Records drawn from a dataset —
--------------------------------------------------

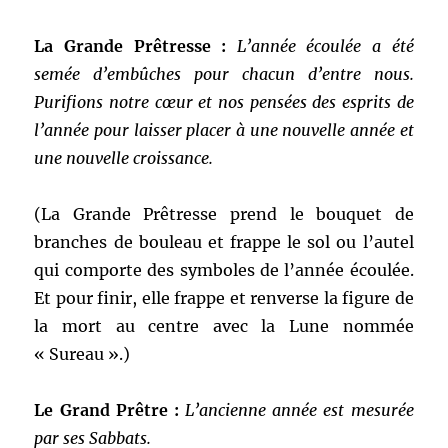
La Grande Prêtresse :
L’année écoulée a été
semée d’embûches pour chacun d’entre nous.
Purifions notre cœur et nos pensées des esprits de
l’année pour laisser placer à une nouvelle année et
une nouvelle croissance.
(La Grande Prêtresse prend le bouquet de
branches de bouleau et frappe le sol ou l’autel
qui comporte des symboles de l’année écoulée.
Et pour finir, elle frappe et renverse la figure de
la mort au centre avec la Lune nommée
« Sureau ».)
Le Grand Prêtre :
L’ancienne année est mesurée
par ses Sabbats.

--------------------------------------------------

The task —
What you return must match the entries above exactly, apart from the pictures, which are left out.

Your solution —
La Grande Prêtresse :
L’année écoulée a été
semée d’embûches pour chacun d’entre nous.
Purifions notre cœur et nos pensées des esprits de
l’année pour laisser placer à une nouvelle année et
une nouvelle croissance.
(La Grande Prêtresse prend le bouquet de
branches de bouleau et frappe le sol ou l’autel
qui comporte des symboles de l’année écoulée.
Et pour finir, elle frappe et renverse la figure de
la mort au centre avec la Lune nommée
« Sureau ».)
Le Grand Prêtre :
L’ancienne année est mesurée
par ses Sabbats.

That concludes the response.